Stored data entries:
★ ★ ★ ★ ★ ★ ★
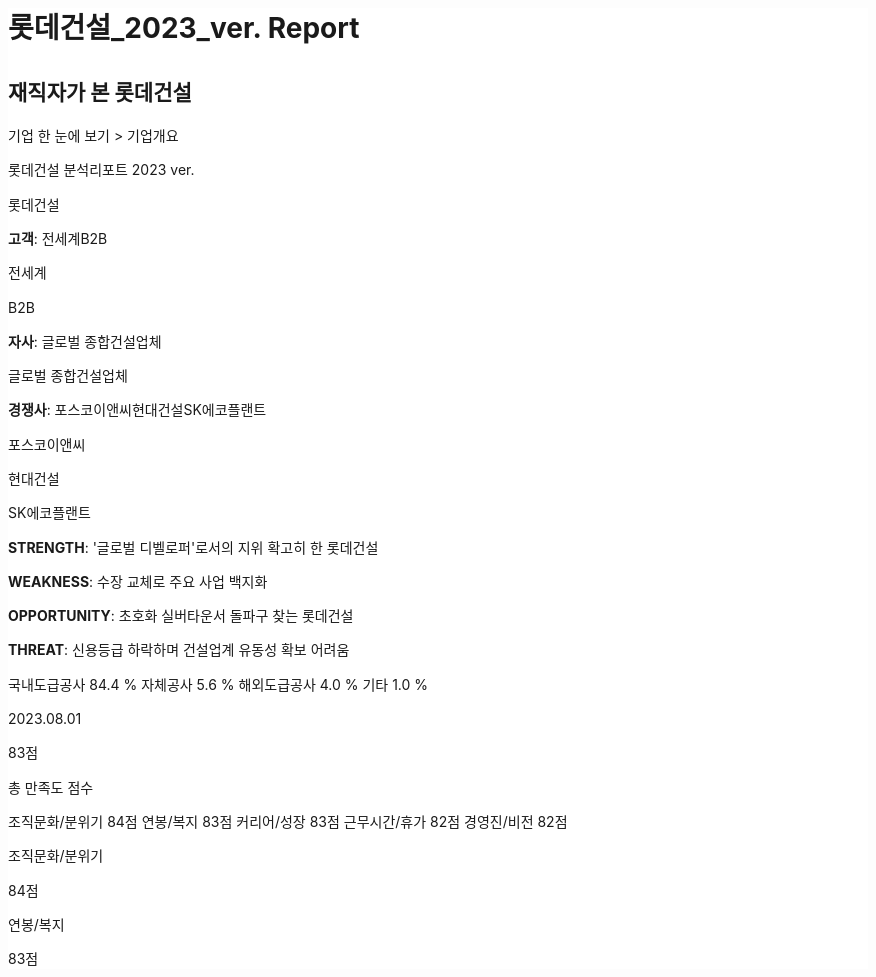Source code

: # 롯데건설_2023_ver. Report

## 재직자가 본 롯데건설

기업 한 눈에 보기 > 기업개요

롯데건설 분석리포트 2023 ver.

롯데건설

**고객**: 전세계B2B

전세계

B2B

**자사**: 글로벌 종합건설업체

글로벌 종합건설업체

**경쟁사**: 포스코이앤씨현대건설SK에코플랜트

포스코이앤씨

현대건설

SK에코플랜트

**STRENGTH**: '글로벌 디벨로퍼'로서의 지위 확고히 한 롯데건설

**WEAKNESS**: 수장 교체로 주요 사업 백지화

**OPPORTUNITY**: 초호화 실버타운서 돌파구 찾는 롯데건설

**THREAT**: 신용등급 하락하며 건설업계 유동성 확보 어려움

국내도급공사 84.4 %
자체공사 5.6 %
해외도급공사 4.0 %
기타 1.0 %

2023.08.01

83점

총 만족도 점수

조직문화/분위기 84점
연봉/복지 83점
커리어/성장 83점
근무시간/휴가 82점
경영진/비전 82점

조직문화/분위기

84점

연봉/복지

83점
★ ★ ★ ★ ★ ★ ★
◆ DIRECTIONS FOR THIS TASK ◆
Copy the data word for word, no pictures.

◆ FINISHED EXERCISE ◆
Source code

: # 롯데건설_2023_ver. Report

## 재직자가 본 롯데건설

기업 한 눈에 보기 > 기업개요

롯데건설 분석리포트 2023 ver.

롯데건설

**고객**: 전세계B2B

전세계

B2B

**자사**: 글로벌 종합건설업체

글로벌 종합건설업체

**경쟁사**: 포스코이앤씨현대건설SK에코플랜트

포스코이앤씨

현대건설

SK에코플랜트

**STRENGTH**: '글로벌 디벨로퍼'로서의 지위 확고히 한 롯데건설

**WEAKNESS**: 수장 교체로 주요 사업 백지화

**OPPORTUNITY**: 초호화 실버타운서 돌파구 찾는 롯데건설

**THREAT**: 신용등급 하락하며 건설업계 유동성 확보 어려움

국내도급공사 84.4 %
자체공사 5.6 %
해외도급공사 4.0 %
기타 1.0 %

2023.08.01

83점

총 만족도 점수

조직문화/분위기 84점
연봉/복지 83점
커리어/성장 83점
근무시간/휴가 82점
경영진/비전 82점

조직문화/분위기

84점

연봉/복지

83점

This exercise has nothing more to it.